URUGUAY: Centro de Capacitación y Producción (CECAP)

Context

Uruguay faces a number of challenges in the area of secondary education. According to official statistics obtained from a National Household Survey conducted by the INE in 1999, 15.5% of the population aged 14 to 18 do not go to school. Furthermore, 26.6% of this population does not work either. It should also be stressed that 11.6% of youths aged 16 to 19 neither work nor study. That percentage of people under the same conditions was also found among males aged 20 to 27; among women, however, the percentage is higher: of the female population aged 15 to 19, 15.8% neither works nor studies, while the same is true for 21.3% of women aged 24 to 27.
Centro de Capacitación y Producción [Center for Training and Production] (CECAP) has been implementing an educational training for work program since its inception in 1981. The program mainly targets youths of both sexes between the ages of 15 and 20, who are outside the regular education system, come from low-income homes, are in a situation of risk, need to work, and aspire to be recognized as citizens. The program focuses principally on urban populations, mainly in and around Montevideo and Rivera. It also has workshops at Piriápolis, Toledo, Pando and La Esperanza.

Objectives

Contribute to the social integration of youths from at-risk families by encouraging them to develop their own strategies for joining society and the labor market. The Program also seeks to encourage young people to develop self-knowledge and self-esteem, and to analyze their social environment.

Pedagogical Challenges

CECAP is an agency of the Ministry of Education and Culture, whose activities echo public policy on vocational education for youths outside of the regular education system. In its comprehensive education-for-work program, CECAP expresses an education policy and a social policy that advance an approach and a model based on respect for youths as human beings and express belief in their potential as developing individuals.

General Description

CECAP’s model and accumulated expertise are potentially interesting sources of reference with regards to:
  • Experience in comprehensive education (in the sense of an education that combines essential components that contribute to a more fitting way of life).
  • Experiences that might require provision of concrete support for finding a place in the labor market.
  • Experience in provision of social, vocational and educational guidance, prior to initiation into the world of work through occupational workshops.
  • Experience in defining the required competencies for educators at these centers.
    The program includes such aspects as:
  • Comprehensive vocational education based on an “on-the-job learning” approach tailored to the particular pace and style of the each individual.
  • Courses divided into flexible modules.
  • Support modules for basic competencies, literacy, arithmetic, occupational health, safety rules, social and citizen education, planning and problem solving, and drawing.
  • Production module, with incentives for apprentices.
  • Induction workshop offering social and career guidance.
  • System of internal and external internships and alternating company-workshop internships.
  • Workshop on labor market integration.
  • Assistance in, among other aspects, transport, meals, health services, and administrative procedures.
  • Daily six-hour schedule, Monday to Friday, March to December.

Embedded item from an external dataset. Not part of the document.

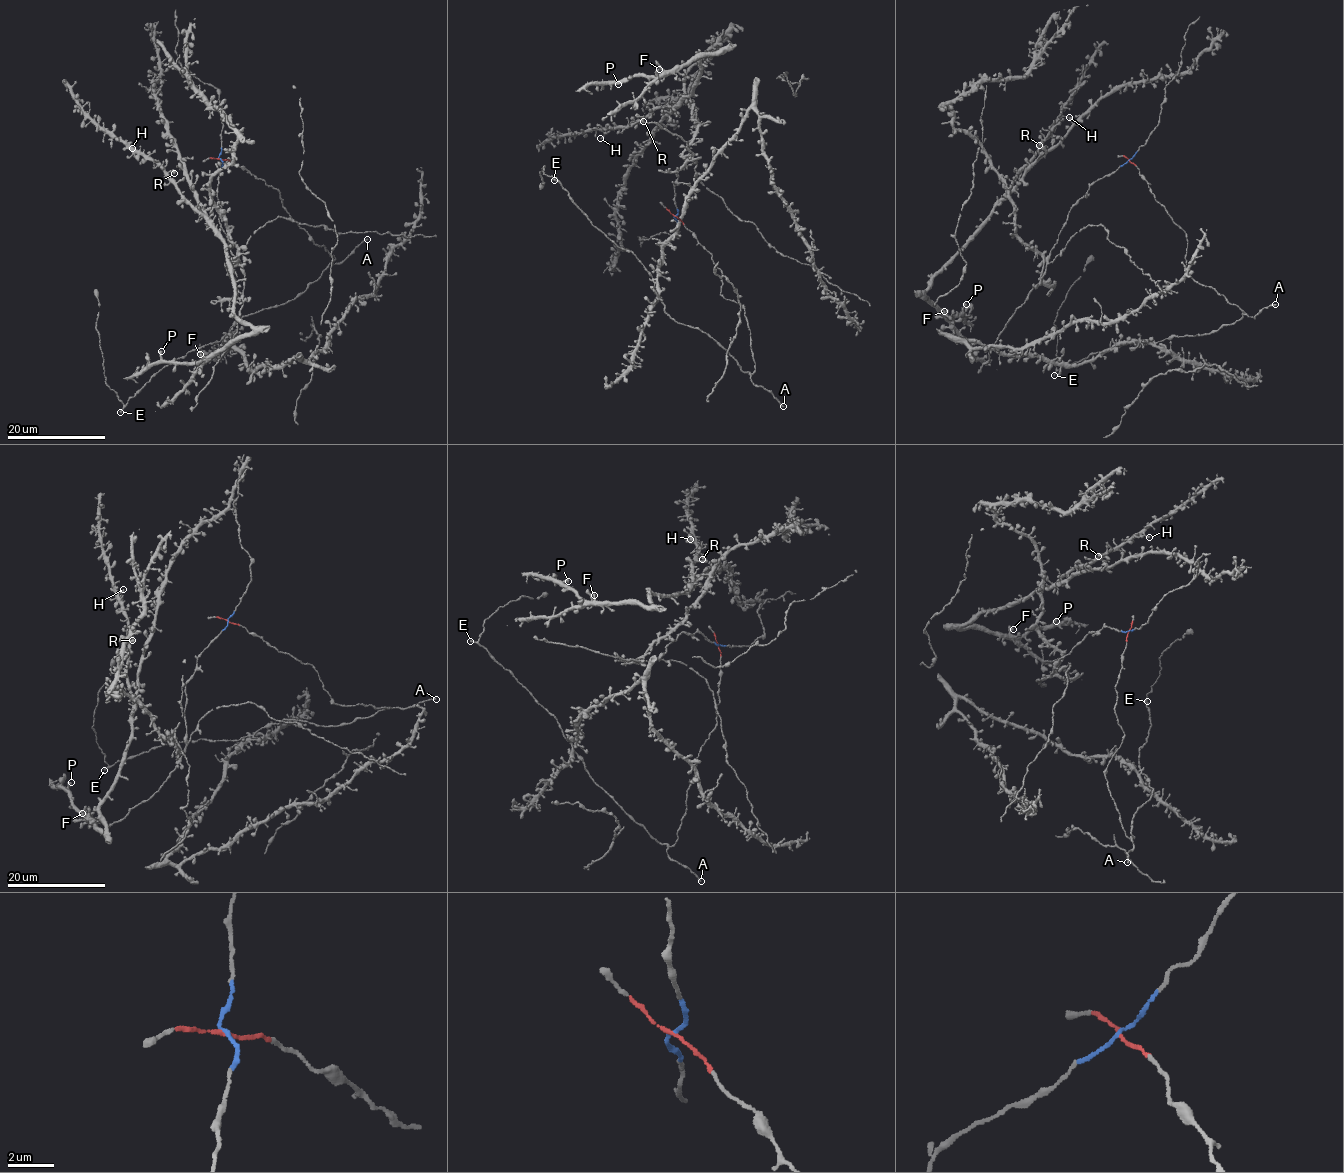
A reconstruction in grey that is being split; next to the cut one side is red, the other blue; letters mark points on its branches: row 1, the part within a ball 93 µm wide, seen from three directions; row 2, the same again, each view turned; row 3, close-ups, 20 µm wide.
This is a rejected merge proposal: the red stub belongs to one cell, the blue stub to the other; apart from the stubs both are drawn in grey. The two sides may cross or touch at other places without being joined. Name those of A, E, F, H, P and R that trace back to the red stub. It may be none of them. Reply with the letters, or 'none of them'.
A, E

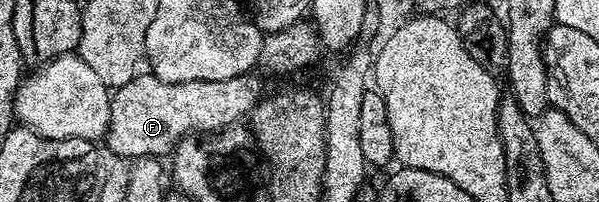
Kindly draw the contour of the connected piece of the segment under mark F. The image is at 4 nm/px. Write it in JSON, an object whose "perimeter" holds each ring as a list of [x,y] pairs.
{"perimeter":[[[141,71],[127,83],[120,85],[109,98],[109,129],[103,141],[109,144],[109,149],[117,159],[136,159],[139,157],[156,157],[158,159],[172,154],[176,144],[186,135],[198,131],[216,131],[232,127],[252,114],[258,101],[262,100],[261,81],[256,72],[250,71],[235,79],[222,81],[188,81],[187,83],[171,83],[158,77],[152,72]]]}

    Participating Individuals and Institutions

    CECAP is the program’s principal implementing agency. It is an entity of the Ministry of Education and Culture, and its activities reflect public policy on education for work for youths outside of the regular education system. In accordance with the vision of the Ministry of Education and Culture to share and implement solutions with civil society and its various organizations, CECAP seeks to creatively combine, from the perspective of a positive conception of the human person, initiatives in the area of education for work. They carry out joint activities between the state and NGOs, as part of an attempt to build up institutions and as a way to bolster youth training efforts.

    Budget and Financing

    CECAP has been supported since its inception by the Ministry of Education and Culture (MEC) and at the outset received substantial assistance from the OAS in order to set up its occupational workshops and provide training to its personnel. That assistance was provided, inter alia, by the Multinational Project on Education for Work (PMET/OAS). The productive project contributes to the institution’s self-generated funds.
    In addition to the contribution from the MEC, CECAP has received generous grants from private individuals and institutions.

    Strengths

  • CECAP’s career guidance workshops seem to provide a new paradigm for organization and provision of education-for-work services.
  • The project is expanding at the regional level
  • Youths who enter the program after the workshop have the option of joining other occupational workshops run by CECAP or other institutions, persevering with their educational plans by continuing their formal studies, or entering the labor market.

    Lessons Learned

  • The objectives of the program could not be accomplished without agreements signed with participating nongovernmental and community-based organizations.

    Future Challenges

  • Training for educators, since in Uruguay there are no facilities specifically designed for their training.
  • Application of an evaluation and accreditation system for educators.
  • Permanent adjustment of training programs to the needs of businesses, where changes occur with ever-increasing frequency.
  • Consolidation of and increased level of institutional stability that might favor the accumulation and systematization of the entity’s experiences.
  • Broaden the scope, to the extent possible, of its social and educational mission to encompass all excluded young people who are demanding a place in society.

    Responding to the Challenges of the Summit

    The Uruguay program excels in addresses the commitments established in the area of education for youths and their preparation to tackle the challenges of today’s workforce.